*Work request*: List every person named in the passage on the history of Slim Jims.

*Passage provided*:
· · · ·

It might be hard to believe, but there was a time not too long ago when Slim Jims weren’t something for teenage boys to “snap into,” but rather, something their tired old dads were meant to enjoy alongside a tall mug of beer while bellied up to the bar after work.
First introduced in the early ‘40s, Slim Jims—then sold under the Penn Rose moniker—were born to be a less greasy, easily cured pepperoni alternative for barflies looking to grab a snack. The spicy, meaty snacks languished behind bar counters in large jars of vinegar until the 1950s, when co-creators Adolph Levis and Peter Cherry decided to individually wrap the sticks. This allowed them to move out of bar rooms and into convenience stores. From there, they were embraced by road dogs and beatniks looking for something quick to eat as they explored America’s newly expanding Interstate Highway System.
General Mills bought the brand in 1967 and made a run at expanding the market by using sports newscaster Howard Cosell as a spokesperson, but it wasn’t until 1989 that then-owner GoodMark Foods realized that the brand’s real potential audience might be too young to drink or drive. After conducting the first real market research into the brand’s fan base, the company discovered that a good portion of Slim Jim sales were to teenage boys. This demographic had allowance money to burn and was into the grown-up vibes of convenience store shopping, but wasn’t yet old enough to snag a six-pack or a scratcher.

· · · ·

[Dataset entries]
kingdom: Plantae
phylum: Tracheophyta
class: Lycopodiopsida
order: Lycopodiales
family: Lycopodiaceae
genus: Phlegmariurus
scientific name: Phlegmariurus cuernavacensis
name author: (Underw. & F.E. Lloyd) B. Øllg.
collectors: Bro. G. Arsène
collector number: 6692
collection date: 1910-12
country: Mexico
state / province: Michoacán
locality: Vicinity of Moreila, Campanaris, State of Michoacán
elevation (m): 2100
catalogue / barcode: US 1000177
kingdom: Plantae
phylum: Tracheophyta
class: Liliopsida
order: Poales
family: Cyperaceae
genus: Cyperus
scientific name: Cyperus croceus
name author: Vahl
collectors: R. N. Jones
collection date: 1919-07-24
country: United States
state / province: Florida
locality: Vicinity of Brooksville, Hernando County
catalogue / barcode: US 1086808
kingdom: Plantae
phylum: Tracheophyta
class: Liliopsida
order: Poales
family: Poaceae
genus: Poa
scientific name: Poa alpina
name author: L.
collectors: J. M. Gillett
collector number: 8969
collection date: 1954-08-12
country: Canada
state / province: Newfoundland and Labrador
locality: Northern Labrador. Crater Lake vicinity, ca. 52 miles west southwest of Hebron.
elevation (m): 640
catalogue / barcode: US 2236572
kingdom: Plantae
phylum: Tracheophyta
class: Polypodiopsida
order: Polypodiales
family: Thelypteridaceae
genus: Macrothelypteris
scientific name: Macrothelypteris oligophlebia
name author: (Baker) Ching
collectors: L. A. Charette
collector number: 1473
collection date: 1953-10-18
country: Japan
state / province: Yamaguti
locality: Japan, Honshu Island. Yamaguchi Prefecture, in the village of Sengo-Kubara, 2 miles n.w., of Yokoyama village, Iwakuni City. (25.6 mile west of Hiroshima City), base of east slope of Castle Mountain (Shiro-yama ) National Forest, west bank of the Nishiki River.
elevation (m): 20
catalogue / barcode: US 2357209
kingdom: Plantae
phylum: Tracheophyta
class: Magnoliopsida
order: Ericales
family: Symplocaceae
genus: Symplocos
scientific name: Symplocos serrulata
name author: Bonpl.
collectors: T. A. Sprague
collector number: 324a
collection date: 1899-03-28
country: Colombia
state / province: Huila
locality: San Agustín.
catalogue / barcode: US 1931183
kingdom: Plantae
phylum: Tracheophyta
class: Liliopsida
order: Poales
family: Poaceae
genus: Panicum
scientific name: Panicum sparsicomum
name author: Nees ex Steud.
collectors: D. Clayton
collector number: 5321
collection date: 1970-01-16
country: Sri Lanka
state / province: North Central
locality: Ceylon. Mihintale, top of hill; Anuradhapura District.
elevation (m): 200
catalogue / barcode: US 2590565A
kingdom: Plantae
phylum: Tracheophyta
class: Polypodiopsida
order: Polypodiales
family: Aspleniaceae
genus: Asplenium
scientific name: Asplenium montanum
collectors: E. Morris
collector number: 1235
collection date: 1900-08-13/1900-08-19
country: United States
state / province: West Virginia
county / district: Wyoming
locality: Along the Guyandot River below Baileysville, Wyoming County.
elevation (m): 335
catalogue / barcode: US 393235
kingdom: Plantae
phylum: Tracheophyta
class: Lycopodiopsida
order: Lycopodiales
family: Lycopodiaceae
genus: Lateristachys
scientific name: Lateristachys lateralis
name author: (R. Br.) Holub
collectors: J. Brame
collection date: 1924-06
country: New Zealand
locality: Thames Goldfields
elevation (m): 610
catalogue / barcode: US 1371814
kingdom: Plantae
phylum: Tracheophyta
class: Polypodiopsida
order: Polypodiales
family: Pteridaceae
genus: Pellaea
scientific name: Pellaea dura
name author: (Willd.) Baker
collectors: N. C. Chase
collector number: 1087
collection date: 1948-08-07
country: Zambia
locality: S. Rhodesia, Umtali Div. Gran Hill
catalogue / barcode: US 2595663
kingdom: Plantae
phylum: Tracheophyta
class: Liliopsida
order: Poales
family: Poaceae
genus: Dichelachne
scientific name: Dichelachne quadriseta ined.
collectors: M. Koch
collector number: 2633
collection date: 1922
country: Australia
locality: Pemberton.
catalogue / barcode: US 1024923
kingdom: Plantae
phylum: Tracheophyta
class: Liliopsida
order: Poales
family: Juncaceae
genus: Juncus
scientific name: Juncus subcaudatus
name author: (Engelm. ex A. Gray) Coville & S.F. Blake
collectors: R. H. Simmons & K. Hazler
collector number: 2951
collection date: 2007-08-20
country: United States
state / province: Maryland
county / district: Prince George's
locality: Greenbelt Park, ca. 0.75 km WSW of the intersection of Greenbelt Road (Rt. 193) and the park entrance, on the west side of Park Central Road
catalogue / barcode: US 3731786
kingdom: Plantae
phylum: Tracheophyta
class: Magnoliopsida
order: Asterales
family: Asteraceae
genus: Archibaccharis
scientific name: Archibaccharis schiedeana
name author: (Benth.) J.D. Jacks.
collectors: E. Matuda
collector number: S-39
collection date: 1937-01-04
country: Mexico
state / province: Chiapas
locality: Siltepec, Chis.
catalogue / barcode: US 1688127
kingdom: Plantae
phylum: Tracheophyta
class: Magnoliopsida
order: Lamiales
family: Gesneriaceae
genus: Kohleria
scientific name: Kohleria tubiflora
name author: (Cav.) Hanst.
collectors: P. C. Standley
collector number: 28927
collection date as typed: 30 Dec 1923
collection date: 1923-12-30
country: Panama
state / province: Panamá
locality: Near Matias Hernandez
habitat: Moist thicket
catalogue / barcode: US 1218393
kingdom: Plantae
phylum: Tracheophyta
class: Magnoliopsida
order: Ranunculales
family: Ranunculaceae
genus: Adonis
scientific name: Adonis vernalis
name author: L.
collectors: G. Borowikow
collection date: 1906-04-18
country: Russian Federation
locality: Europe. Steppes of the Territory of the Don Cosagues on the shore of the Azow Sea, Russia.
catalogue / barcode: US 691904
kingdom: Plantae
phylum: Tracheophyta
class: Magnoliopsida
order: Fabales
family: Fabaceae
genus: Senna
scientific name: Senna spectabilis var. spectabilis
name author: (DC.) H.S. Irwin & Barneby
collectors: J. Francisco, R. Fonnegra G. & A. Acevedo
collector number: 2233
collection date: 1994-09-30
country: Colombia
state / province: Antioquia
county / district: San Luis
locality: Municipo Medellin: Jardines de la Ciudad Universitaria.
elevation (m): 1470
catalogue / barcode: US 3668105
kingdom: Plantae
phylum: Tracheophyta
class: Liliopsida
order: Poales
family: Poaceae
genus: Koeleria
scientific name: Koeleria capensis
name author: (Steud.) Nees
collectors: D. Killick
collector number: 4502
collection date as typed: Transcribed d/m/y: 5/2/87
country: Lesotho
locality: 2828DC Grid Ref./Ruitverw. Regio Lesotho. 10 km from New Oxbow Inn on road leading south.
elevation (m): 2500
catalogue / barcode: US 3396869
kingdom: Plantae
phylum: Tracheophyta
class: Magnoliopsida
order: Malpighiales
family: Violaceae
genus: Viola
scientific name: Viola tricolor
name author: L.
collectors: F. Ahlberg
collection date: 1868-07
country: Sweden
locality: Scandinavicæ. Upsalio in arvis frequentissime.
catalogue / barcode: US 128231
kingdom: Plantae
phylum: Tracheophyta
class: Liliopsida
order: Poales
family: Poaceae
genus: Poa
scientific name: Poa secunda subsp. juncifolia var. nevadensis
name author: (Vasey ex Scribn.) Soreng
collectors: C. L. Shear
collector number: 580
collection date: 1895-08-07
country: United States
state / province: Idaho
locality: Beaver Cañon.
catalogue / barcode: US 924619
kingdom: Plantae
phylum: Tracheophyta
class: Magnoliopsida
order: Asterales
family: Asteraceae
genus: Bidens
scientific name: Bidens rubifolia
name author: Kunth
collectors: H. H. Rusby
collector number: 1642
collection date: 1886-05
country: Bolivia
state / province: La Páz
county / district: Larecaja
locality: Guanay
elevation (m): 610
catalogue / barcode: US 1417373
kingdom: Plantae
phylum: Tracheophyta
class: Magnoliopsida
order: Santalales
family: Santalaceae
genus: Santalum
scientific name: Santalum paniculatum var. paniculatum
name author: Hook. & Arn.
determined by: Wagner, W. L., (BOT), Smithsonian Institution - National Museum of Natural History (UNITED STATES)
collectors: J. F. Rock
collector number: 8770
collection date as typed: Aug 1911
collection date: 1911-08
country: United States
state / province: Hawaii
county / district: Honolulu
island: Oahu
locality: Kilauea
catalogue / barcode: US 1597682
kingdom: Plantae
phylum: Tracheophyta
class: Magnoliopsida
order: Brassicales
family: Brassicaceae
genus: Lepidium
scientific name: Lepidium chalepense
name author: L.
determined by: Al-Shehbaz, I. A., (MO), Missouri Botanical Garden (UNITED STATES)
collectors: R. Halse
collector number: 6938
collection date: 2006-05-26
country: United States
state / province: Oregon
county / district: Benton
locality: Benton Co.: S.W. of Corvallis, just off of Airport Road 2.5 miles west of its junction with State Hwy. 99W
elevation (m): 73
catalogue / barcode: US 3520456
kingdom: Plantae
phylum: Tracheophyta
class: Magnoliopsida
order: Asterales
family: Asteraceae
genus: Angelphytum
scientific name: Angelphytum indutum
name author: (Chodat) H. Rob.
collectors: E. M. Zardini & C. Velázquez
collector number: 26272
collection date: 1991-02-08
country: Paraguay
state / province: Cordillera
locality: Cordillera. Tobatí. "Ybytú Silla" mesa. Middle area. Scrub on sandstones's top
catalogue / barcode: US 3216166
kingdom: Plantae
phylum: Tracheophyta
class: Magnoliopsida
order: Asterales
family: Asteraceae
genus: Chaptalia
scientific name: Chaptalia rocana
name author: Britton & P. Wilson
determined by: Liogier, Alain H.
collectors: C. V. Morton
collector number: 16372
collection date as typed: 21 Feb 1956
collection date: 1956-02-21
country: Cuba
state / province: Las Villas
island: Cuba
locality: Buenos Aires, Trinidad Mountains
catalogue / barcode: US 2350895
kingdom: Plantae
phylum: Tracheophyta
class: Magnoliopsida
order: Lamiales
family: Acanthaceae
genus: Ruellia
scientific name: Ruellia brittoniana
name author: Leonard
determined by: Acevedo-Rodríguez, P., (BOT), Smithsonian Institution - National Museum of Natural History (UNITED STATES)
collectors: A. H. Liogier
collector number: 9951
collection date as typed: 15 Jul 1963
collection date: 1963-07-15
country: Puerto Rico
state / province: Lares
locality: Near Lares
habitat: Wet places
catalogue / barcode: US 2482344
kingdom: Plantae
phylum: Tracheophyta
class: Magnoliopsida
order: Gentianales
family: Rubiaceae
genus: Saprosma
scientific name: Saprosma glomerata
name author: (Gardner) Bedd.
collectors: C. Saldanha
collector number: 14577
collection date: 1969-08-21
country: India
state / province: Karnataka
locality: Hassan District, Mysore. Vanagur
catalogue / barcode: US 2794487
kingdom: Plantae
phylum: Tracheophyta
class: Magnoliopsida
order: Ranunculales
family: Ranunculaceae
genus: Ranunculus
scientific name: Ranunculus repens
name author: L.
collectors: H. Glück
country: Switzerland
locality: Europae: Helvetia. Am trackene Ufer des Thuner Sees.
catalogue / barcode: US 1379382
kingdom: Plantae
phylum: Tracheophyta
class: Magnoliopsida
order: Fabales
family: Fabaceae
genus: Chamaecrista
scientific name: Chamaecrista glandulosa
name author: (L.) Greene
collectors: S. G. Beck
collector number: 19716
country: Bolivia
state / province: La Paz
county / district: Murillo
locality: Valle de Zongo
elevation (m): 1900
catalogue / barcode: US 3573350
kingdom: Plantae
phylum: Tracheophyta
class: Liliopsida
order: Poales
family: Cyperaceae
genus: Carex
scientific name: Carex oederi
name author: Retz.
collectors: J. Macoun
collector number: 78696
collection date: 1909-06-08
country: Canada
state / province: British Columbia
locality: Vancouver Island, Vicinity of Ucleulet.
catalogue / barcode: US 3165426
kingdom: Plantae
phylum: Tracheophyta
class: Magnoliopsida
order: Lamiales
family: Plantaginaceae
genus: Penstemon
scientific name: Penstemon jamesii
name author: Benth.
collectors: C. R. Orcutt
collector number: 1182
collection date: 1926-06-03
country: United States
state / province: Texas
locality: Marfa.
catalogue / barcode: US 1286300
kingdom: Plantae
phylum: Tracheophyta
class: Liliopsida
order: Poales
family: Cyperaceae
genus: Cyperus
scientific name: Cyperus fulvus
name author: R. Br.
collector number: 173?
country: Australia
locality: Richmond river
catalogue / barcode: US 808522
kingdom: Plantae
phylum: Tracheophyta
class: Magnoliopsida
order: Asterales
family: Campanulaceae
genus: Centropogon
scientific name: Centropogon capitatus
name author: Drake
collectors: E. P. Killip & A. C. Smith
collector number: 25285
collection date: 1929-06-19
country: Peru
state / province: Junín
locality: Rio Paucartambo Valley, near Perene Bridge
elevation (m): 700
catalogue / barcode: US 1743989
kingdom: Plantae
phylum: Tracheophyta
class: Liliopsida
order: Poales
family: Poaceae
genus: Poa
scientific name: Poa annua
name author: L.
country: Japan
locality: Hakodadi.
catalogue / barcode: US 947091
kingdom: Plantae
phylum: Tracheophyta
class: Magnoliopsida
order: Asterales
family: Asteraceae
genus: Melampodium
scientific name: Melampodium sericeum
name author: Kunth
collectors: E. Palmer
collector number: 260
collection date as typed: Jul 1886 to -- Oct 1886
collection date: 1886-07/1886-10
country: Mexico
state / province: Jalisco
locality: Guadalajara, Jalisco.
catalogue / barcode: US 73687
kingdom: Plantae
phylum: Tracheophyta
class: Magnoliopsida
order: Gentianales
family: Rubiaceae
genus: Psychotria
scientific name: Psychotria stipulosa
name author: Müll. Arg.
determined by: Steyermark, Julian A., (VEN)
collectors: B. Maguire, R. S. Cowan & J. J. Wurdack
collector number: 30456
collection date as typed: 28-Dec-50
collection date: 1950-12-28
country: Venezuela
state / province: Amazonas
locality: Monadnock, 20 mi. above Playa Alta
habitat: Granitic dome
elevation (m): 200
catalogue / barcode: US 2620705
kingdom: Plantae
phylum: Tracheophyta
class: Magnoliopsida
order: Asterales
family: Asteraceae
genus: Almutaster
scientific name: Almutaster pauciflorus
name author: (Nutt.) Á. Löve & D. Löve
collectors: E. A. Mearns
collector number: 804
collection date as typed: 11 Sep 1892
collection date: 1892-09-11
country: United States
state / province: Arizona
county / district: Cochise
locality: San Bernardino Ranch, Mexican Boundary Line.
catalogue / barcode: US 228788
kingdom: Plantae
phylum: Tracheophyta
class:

· · · ·

*Exercise response*: Adolph Levis, Peter Cherry, Howard Cosell